Population Density Matters
One thing to keep in mind is that it doesn’t matter how well you protect yourself against flu if you’re in densely populated areas. Contagion will run its course. "There is a middle range of states that are near the optimal amount of concentration such that sunlight is more protective against the flu than in states that are either very, very concentrated or states that are little concentrated," Slusky said.
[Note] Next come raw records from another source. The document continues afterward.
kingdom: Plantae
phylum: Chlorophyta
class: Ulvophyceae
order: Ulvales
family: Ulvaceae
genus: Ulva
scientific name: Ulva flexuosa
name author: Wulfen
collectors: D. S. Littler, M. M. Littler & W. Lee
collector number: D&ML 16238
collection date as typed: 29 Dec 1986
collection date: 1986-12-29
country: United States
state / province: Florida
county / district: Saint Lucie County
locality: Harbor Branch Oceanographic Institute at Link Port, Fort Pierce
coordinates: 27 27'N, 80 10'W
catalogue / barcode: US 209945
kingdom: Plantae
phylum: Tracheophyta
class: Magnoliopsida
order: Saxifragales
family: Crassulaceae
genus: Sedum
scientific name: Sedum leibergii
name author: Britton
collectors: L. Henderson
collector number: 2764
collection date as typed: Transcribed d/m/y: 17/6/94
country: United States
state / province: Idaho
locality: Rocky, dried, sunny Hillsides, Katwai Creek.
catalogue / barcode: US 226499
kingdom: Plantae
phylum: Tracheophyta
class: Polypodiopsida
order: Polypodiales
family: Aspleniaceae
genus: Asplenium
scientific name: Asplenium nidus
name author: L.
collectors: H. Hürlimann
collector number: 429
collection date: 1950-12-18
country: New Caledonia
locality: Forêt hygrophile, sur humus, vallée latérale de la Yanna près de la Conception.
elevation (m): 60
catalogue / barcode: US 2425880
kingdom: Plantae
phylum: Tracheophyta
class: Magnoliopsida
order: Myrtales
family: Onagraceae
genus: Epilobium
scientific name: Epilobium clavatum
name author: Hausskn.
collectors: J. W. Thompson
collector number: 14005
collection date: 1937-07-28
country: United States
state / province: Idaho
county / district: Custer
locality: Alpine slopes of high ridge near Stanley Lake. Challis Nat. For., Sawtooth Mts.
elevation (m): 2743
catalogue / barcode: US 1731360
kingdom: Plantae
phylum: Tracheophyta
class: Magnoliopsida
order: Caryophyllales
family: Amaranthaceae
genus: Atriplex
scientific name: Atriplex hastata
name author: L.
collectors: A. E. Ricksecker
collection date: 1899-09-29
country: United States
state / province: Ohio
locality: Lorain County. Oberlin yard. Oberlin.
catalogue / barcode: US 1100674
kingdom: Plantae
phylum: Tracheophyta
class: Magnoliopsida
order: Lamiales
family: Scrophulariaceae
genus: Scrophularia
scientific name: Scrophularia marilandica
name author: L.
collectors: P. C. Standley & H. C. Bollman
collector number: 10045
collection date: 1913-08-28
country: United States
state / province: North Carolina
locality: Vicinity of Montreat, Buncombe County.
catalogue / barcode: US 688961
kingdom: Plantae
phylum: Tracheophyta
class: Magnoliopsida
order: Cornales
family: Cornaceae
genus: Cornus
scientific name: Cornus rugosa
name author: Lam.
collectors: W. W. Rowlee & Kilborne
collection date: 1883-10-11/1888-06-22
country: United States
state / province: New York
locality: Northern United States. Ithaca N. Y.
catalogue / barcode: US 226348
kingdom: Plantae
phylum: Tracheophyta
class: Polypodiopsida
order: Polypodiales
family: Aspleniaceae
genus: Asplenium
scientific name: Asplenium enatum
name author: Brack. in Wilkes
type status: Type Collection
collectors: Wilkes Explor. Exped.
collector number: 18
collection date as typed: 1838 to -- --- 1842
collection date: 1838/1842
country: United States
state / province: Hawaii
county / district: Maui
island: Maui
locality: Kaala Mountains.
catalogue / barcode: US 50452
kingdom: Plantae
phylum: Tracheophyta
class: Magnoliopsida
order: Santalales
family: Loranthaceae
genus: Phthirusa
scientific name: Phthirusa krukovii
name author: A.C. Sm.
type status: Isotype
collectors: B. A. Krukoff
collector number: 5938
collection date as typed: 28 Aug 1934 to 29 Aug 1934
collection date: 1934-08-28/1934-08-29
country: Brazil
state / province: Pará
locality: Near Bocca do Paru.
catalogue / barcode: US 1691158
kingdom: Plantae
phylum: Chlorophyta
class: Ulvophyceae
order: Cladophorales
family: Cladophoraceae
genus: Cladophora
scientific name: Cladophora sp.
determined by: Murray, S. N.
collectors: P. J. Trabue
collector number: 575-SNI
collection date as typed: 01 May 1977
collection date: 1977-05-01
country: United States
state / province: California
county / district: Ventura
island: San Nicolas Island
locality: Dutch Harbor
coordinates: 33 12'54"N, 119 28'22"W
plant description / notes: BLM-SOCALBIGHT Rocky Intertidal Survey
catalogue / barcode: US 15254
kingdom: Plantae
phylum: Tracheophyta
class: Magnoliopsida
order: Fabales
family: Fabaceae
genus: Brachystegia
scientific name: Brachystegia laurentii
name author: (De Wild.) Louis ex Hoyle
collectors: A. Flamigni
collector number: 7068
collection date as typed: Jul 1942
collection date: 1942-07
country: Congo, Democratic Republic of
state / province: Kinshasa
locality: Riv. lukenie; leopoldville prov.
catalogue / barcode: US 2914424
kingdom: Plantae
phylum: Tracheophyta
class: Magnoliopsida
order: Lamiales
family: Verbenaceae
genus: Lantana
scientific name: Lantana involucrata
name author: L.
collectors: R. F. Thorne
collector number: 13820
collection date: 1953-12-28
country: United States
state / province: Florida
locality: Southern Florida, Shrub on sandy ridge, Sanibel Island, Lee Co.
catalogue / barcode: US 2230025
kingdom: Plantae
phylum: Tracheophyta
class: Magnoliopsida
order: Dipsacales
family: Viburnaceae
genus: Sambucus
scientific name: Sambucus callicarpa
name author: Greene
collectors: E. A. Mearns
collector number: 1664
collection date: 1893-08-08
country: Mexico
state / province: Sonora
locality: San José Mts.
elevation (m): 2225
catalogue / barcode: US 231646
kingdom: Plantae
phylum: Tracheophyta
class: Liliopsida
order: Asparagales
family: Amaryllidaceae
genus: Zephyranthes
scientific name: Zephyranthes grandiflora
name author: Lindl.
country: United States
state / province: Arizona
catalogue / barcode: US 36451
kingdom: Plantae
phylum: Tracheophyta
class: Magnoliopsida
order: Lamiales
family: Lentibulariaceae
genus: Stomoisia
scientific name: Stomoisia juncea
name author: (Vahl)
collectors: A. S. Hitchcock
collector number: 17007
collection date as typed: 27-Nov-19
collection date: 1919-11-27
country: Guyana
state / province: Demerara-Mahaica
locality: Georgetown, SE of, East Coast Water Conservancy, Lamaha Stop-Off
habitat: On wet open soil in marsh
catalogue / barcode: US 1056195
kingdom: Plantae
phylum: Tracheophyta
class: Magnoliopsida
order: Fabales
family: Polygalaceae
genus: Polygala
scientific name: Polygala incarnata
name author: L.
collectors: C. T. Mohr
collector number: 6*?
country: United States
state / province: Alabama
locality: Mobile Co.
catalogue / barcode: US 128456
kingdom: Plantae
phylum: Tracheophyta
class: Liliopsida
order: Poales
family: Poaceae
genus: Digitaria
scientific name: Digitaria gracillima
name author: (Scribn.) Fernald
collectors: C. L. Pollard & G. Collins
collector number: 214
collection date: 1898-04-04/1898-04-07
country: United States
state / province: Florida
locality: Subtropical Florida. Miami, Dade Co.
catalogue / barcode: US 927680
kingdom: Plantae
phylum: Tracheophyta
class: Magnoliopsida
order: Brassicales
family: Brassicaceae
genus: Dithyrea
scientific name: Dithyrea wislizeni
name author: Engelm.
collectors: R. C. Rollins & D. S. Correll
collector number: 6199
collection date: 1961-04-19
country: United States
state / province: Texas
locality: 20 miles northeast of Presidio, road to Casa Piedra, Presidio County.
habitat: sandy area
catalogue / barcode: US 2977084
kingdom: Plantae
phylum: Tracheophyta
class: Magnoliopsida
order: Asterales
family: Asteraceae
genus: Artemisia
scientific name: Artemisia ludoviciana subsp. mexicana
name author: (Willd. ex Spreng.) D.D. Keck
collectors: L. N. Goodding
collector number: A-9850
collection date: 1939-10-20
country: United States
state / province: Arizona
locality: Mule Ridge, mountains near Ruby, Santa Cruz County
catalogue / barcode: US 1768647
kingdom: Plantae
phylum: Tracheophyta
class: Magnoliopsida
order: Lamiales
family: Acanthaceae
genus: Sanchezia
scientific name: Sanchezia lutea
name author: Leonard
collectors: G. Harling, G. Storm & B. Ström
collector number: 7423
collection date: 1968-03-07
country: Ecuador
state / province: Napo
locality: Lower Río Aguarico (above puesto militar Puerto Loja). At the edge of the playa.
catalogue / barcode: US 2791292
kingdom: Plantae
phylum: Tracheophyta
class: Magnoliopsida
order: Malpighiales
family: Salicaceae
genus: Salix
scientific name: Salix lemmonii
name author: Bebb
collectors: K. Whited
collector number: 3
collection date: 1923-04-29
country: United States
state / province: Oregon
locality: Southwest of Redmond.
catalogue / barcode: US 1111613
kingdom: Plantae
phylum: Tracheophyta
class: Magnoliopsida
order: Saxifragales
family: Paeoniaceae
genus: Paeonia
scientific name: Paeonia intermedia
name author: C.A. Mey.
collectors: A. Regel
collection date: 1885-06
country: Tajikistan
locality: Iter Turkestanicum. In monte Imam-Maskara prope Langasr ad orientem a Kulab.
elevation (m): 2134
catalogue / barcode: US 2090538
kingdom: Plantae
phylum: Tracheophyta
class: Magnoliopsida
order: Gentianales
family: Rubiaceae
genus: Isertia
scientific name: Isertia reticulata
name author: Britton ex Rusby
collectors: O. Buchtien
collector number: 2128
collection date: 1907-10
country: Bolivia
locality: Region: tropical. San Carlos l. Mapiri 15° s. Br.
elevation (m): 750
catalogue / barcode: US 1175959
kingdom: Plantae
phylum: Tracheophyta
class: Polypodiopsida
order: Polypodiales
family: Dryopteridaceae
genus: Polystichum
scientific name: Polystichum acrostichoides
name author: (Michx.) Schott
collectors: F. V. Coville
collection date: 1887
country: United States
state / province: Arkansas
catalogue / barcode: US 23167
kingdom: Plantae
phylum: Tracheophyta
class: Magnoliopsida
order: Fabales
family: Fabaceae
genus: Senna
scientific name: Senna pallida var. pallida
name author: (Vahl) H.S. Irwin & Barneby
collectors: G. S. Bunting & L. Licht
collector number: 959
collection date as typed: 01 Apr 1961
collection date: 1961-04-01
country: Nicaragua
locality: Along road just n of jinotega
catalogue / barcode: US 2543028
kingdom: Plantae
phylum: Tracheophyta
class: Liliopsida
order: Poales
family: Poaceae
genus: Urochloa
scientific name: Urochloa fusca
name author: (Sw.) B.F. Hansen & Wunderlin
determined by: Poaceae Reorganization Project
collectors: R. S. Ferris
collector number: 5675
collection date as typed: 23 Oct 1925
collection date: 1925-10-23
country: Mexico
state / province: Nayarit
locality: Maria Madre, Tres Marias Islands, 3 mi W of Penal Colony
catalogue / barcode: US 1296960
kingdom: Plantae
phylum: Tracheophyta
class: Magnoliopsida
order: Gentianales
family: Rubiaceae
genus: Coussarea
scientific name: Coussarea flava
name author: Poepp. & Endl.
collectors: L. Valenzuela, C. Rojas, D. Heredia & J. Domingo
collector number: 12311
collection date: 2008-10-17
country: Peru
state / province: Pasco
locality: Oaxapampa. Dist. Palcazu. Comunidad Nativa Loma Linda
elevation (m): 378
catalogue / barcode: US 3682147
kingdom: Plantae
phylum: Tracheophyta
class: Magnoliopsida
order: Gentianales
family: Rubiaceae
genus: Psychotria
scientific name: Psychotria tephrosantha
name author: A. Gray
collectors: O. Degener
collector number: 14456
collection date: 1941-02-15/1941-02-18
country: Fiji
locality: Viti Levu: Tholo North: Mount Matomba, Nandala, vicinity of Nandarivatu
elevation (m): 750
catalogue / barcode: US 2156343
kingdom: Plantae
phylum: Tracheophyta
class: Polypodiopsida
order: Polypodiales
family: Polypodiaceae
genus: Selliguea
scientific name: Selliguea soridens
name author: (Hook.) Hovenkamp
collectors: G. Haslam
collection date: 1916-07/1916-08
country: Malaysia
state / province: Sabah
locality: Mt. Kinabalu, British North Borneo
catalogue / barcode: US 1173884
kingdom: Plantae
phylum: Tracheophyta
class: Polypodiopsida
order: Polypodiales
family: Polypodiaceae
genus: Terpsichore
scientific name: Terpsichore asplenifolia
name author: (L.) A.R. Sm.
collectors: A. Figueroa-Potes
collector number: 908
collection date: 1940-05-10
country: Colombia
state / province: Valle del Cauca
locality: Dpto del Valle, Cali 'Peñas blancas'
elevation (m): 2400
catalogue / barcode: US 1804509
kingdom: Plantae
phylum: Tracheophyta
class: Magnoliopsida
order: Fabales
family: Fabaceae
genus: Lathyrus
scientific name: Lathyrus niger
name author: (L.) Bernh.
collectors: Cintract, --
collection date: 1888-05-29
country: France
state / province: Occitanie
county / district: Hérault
The middle states that appeared to most benefit from extra sunlight in August and September were Georgia, Indiana, Kansas, Kentucky, Missouri, New Hampshire, New Mexico, North Carolina, Tennessee, Arizona, Colorado, Michigan, Minnesota, Nebraska, Ohio, Texas, Utah and Wisconsin. States that are more densely populated, such as California, Florida, New Jersey, New York and Pennsylvania, saw less benefit from added sunlight in those two months, and low-density states such as Maine, Vermont, Montana and Wyoming also saw less benefit overall.